Sent from my iPhone using Tapatalk Pro


----------



## Streetwise (May 24, 2019)

What about using internal cameras for viewing options?


----------



## Willcooper (May 31, 2015)

Thanks for your replies. I posted the link as just an example of a sheet of acrylic. I figured this would need to be about an inch thick or so but didn’t know if someone had developed a rule of thumb. I’ve seen a ton of people doing this with indoor ponds like the king of diy and others. I believe a type of cement glue is used in addition to the water pressure further sealing it. Really all I want is to have as much of a viewing pane as possible and I assume that I would need to have a top brace but would be more than happy to be rimless. 


Sent from my iPhone using Tapatalk



Streetwise said:


> What about using internal cameras for viewing options?

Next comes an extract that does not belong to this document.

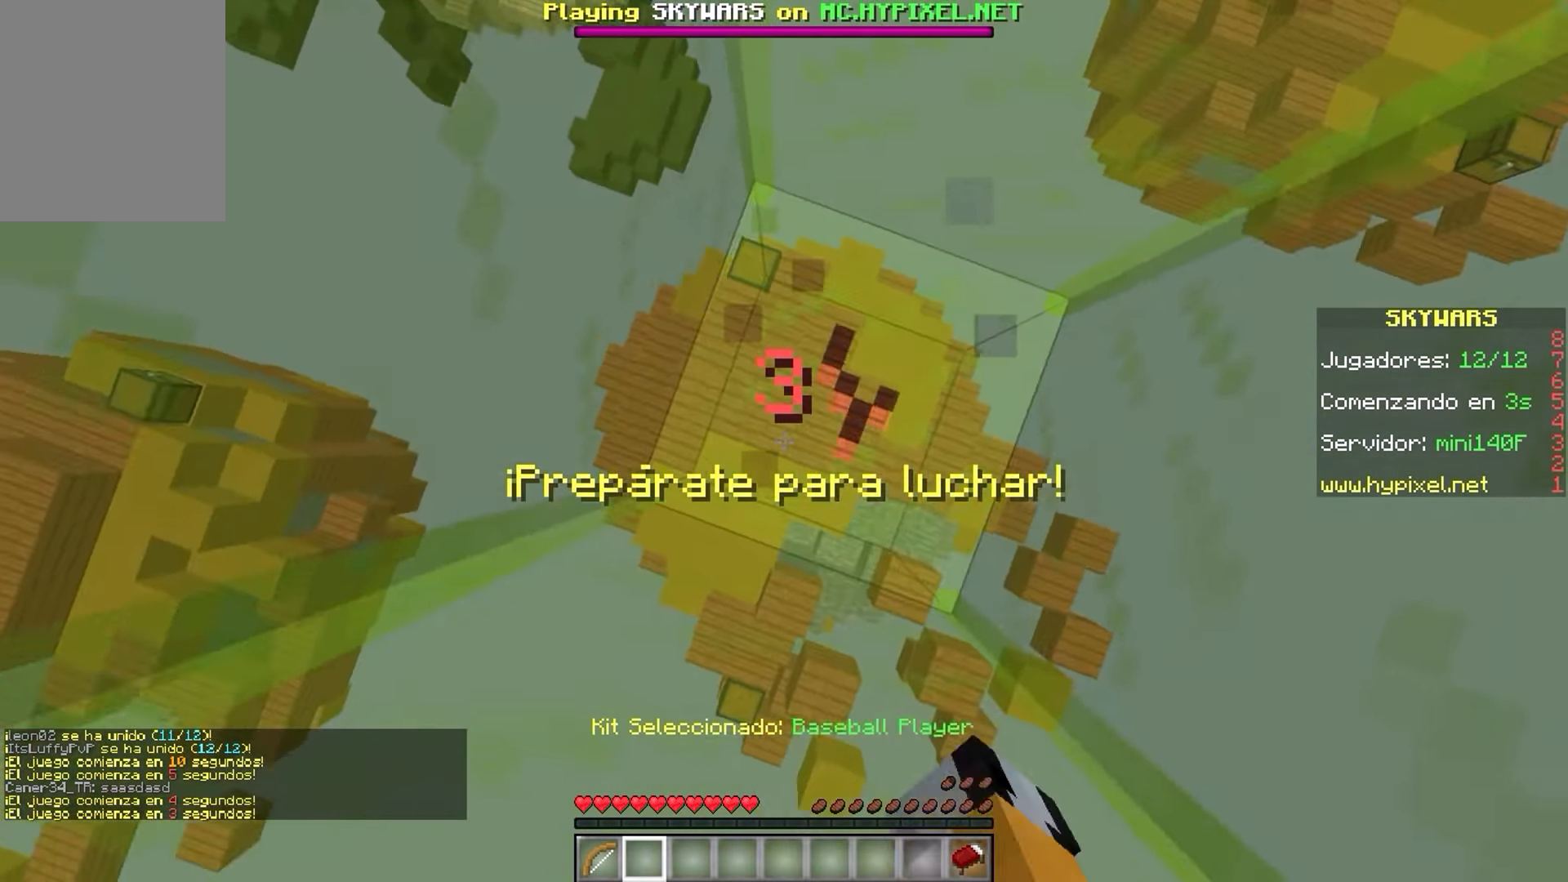
{"keys": ["d", "w"], "mouse": [], "events": [[67, "mouse_left", "up"], [84, "a", "down"], [84, "s", "up"], [84, "w", "down"], [217, "a", "up"], [500, "d", "down"]]}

Oh I will be doing that as well! Lol. 


Sent from my iPhone using Tapatalk


----------



## Quint (Mar 24, 2019)

Well figure the pond is going to be about 750gal (roughly) with those dimensions you posted. Thats a decent amount of water about 6k lbs worth. I dont have an answer for ya but recommend going a little over what you think will be thick enough. 

Here is a link to get started, not sure if you looked at it already. Plexiglass Sheets, Fiberglass, UHMW, Polycarbonate & Engineering plastics: Calculate Aquarium Thickness - How THICK must the Plexiglas be?


----------



## AngieJ (Sep 10, 2019)

I'm new to aquariums, I'm a koi keeper and when I rebuild my pond (3,000 gallons and MUCH too small) I want to build it semi-raised and with a viewing window. These are much more common in Europe than in the USA. Most of the time they are made with tempered and laminated glass, not acrylic. There are calculators on some of the "monster fish tank" forums for how thick your glass should be based on the size of your tank. I have searched for a turnkey supplier here in the states and I can't find one. I plan to have a machine shop make a stainless steel frame for me similar to this one and then order the glass from a local glass shop. The glass is then siliconed to the frame. 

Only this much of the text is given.